Aside from these obvious places where a faith in Jesus bumps into the practice of the culture, there is a whole set of values that run counter to the values of the culture. We've talked about many of them over the course of the year: to be first one must be last, Jesus came to serve, not to be served, blessed are the meek, the poor in spirit, the peacemakers. In this chapter we see some of those values reiterated by Paul, and some of those values extended by Paul. In verse 2, for example, Paul says to live "... with all humility and gentleness, with patience, bearing with one another in love, making every effort to keep the unity of the Spirit in the bond of peace." While gentleness was considered a virtue in the Greek world, humility, or meekness, was not. Unless you were someone who supposed to be servile because of your position in life.

The climax of Paul's instruction on living in holiness, comes in verses 17-24, with further instruction as to what "set apart" living looks like in the verses that follow. As he says, don't be like the others around you, living dark lives given to the fulfillment of appetites of indecency, and hardened to God's truths.

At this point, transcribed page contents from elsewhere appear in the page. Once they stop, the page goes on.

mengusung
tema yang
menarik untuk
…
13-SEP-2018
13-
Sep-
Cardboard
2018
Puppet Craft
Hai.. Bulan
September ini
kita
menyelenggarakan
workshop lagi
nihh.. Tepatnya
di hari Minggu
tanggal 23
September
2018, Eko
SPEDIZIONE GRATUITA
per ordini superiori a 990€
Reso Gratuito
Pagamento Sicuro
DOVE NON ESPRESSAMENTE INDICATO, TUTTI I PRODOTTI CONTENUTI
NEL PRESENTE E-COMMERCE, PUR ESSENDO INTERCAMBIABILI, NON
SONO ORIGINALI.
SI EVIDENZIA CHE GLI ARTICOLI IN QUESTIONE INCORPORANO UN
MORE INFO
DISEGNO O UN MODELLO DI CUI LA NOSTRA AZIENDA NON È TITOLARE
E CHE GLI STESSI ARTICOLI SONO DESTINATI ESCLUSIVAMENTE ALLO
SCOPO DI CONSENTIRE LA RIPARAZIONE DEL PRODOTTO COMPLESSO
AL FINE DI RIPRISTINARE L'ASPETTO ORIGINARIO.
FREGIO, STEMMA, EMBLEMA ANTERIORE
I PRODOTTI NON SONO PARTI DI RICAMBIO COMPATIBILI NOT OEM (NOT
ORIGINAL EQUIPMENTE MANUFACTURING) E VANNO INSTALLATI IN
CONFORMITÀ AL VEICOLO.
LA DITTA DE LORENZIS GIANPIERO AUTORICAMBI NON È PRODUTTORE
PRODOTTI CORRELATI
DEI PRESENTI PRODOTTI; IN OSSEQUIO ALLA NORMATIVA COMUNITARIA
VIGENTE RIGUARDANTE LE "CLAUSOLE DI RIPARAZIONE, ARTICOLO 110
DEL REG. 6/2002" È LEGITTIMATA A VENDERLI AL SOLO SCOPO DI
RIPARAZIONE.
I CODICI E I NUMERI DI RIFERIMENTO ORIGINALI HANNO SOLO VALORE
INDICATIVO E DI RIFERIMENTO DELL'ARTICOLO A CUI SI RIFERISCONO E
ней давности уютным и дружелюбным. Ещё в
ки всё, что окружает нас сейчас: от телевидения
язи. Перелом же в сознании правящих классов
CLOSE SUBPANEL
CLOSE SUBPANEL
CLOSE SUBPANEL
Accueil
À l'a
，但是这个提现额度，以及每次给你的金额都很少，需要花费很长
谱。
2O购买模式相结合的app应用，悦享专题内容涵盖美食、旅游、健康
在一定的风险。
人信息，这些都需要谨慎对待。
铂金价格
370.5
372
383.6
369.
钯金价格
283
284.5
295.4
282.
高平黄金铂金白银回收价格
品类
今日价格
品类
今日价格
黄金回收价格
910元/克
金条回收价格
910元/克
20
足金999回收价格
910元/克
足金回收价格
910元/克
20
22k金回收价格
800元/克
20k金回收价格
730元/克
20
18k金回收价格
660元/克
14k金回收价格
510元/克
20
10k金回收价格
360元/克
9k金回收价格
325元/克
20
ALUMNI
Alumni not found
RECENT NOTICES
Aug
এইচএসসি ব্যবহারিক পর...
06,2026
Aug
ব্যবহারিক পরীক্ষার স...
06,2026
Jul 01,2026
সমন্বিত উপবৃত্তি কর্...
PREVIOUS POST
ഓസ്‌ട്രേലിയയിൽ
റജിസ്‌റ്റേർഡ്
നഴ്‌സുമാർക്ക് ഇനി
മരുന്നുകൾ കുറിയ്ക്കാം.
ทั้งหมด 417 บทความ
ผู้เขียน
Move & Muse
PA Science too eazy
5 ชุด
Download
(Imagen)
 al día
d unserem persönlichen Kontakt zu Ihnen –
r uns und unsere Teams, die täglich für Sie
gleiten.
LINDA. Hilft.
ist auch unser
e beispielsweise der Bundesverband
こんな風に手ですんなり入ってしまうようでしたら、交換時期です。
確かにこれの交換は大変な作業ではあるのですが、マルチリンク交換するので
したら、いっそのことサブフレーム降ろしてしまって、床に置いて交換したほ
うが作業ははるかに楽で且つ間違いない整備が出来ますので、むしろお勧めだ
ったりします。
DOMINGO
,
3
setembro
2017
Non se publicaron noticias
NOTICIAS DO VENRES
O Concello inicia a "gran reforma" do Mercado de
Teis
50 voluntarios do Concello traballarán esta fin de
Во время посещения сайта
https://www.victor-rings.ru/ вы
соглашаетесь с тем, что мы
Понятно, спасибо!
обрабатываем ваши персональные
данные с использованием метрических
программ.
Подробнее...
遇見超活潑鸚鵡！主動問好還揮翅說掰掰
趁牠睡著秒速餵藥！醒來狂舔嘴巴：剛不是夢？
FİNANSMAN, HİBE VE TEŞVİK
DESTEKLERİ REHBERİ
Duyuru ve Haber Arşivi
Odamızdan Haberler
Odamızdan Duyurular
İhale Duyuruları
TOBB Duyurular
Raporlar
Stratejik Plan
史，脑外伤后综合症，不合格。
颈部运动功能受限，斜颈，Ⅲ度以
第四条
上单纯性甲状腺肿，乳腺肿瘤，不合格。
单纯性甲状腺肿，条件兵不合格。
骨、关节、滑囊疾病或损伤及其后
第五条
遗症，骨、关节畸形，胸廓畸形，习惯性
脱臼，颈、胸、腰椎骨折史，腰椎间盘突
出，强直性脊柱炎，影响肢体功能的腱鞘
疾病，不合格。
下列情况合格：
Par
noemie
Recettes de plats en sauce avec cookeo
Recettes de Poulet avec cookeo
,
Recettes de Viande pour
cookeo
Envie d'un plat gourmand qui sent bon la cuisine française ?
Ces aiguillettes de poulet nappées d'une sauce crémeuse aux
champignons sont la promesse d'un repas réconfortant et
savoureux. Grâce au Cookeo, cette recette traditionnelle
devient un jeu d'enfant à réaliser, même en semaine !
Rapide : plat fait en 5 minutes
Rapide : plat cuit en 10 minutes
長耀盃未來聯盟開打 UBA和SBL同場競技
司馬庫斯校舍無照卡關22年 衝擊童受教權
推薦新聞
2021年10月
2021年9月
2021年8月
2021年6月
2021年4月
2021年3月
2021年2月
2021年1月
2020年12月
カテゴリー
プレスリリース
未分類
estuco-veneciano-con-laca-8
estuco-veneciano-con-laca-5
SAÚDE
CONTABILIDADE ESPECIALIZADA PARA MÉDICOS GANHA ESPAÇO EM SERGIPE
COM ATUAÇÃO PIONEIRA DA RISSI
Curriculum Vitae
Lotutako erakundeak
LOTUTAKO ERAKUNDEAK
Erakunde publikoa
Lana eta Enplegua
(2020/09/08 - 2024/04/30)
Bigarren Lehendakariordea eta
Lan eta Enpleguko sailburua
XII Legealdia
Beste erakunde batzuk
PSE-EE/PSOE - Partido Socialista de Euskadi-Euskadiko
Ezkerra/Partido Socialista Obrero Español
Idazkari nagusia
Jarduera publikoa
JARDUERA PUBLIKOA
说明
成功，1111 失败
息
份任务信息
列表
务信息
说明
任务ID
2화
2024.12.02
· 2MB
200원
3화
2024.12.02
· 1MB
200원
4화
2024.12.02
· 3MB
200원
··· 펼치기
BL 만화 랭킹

Instead live as new creations in God's image, with righteousness and holiness that comes from the truth. Counter-cultural.

While the idea of the canonization of individuals as saints because of their exemplary lives and the inspiration they provide to others is a change from Paul's meaning, it's an understandable one. If we live as Christians in the culture, meeting the standards that Christ calls us to, the standards Paul reminds us of, then we might well look like saints -- extremely virtuous people -- to the rest of the culture. And it truly does set us apart.